◆ Requirement ◆
What you return must be the lines of the data that hold the word "circle".

■ ■ ■ ■ ■ ■ ■

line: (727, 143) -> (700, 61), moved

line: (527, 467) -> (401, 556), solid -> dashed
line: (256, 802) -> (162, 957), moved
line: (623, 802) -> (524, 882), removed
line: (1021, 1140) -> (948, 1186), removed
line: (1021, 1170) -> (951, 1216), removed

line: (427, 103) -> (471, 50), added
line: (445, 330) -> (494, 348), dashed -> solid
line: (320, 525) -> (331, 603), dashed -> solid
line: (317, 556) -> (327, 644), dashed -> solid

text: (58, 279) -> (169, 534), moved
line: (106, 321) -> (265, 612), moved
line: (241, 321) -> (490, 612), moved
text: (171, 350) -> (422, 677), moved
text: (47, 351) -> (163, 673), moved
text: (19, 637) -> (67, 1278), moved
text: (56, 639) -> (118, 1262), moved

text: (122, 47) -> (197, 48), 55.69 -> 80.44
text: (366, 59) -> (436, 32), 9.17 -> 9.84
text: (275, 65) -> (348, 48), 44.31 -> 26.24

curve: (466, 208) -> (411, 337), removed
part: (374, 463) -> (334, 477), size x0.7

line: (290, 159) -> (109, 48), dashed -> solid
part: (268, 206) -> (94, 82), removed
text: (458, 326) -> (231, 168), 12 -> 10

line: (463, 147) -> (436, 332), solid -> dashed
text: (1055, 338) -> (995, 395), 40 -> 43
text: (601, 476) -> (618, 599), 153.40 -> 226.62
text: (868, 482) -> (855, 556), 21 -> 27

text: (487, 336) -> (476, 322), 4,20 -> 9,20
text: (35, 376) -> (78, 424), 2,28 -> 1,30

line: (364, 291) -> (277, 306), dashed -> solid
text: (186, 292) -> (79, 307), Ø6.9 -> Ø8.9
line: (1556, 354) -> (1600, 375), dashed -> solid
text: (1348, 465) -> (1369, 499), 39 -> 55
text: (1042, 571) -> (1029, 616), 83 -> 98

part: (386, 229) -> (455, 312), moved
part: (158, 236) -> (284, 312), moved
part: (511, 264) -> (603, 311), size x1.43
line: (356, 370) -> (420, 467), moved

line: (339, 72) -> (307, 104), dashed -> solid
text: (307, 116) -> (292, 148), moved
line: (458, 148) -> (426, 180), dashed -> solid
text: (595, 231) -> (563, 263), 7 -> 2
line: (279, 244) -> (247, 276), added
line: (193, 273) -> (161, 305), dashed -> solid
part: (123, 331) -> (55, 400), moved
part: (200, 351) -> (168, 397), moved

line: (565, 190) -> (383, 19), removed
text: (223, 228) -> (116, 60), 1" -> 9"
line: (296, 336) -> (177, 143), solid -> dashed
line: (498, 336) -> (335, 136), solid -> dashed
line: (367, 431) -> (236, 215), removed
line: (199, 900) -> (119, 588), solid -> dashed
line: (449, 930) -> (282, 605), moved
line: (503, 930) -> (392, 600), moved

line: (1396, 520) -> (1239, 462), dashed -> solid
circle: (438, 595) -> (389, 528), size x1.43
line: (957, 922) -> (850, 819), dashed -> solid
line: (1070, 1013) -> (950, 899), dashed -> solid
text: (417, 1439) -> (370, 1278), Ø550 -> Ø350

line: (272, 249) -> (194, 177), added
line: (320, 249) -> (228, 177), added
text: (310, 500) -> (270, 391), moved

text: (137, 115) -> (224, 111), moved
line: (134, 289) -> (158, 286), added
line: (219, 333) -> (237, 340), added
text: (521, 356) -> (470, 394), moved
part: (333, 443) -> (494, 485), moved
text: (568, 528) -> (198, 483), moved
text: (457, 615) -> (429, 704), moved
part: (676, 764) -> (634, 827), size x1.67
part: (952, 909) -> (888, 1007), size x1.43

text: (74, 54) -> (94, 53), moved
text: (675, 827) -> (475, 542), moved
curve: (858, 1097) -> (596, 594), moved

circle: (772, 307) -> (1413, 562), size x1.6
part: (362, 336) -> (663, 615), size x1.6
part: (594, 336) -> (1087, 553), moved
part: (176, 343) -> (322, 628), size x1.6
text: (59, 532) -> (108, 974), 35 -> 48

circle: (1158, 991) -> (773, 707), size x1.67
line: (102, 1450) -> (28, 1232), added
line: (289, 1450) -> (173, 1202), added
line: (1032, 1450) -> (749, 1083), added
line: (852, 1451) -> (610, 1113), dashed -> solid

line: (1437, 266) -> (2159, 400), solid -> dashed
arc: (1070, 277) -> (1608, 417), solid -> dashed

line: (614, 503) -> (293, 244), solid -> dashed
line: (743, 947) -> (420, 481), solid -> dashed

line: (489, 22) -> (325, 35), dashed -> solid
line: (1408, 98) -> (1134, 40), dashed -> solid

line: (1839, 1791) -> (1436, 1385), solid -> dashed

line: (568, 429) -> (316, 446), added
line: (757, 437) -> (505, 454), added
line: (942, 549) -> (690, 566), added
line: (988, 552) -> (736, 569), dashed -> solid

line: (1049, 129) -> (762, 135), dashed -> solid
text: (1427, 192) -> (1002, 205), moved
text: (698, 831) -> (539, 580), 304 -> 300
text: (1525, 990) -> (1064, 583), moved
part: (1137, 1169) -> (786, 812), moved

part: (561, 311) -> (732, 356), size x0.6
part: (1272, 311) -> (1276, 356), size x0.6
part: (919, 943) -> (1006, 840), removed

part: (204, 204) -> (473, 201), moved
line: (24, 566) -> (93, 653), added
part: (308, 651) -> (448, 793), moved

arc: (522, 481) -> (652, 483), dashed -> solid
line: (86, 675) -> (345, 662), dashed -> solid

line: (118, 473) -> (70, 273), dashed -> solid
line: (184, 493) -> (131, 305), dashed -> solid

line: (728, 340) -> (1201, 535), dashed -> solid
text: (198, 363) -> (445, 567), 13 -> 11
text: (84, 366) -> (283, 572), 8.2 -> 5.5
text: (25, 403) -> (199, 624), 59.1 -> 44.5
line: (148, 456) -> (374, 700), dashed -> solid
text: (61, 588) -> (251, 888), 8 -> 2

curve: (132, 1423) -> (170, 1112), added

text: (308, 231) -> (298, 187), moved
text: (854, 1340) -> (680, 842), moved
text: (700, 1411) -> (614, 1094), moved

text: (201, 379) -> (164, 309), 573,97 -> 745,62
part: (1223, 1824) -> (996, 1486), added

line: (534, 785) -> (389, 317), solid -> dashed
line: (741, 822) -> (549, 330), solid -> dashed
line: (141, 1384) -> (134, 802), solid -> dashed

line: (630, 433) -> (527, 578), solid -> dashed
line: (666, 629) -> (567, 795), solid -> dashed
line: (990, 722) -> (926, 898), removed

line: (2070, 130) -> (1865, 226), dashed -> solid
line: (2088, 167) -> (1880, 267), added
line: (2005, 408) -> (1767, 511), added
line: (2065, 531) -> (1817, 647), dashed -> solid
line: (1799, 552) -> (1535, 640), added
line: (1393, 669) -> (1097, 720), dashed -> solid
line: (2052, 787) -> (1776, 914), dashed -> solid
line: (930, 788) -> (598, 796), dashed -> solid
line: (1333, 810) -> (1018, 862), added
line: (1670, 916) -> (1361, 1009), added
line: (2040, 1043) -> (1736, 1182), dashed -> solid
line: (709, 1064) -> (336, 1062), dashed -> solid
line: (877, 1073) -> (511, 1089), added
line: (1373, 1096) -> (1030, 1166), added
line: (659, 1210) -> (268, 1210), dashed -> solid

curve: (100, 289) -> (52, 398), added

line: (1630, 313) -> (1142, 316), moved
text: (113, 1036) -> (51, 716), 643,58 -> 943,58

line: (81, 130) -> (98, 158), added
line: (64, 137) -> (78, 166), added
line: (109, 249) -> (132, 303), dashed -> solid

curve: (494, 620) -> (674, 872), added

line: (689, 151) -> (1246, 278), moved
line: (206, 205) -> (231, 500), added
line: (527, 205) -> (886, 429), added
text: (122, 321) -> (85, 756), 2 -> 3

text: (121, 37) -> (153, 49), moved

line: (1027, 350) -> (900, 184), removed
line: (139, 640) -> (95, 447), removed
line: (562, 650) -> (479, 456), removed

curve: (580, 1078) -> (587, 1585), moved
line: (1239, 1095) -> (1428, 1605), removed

■ ■ ■ ■ ■ ■ ■

◆ Problem solution ◆
circle: (438, 595) -> (389, 528), size x1.43
circle: (772, 307) -> (1413, 562), size x1.6
circle: (1158, 991) -> (773, 707), size x1.67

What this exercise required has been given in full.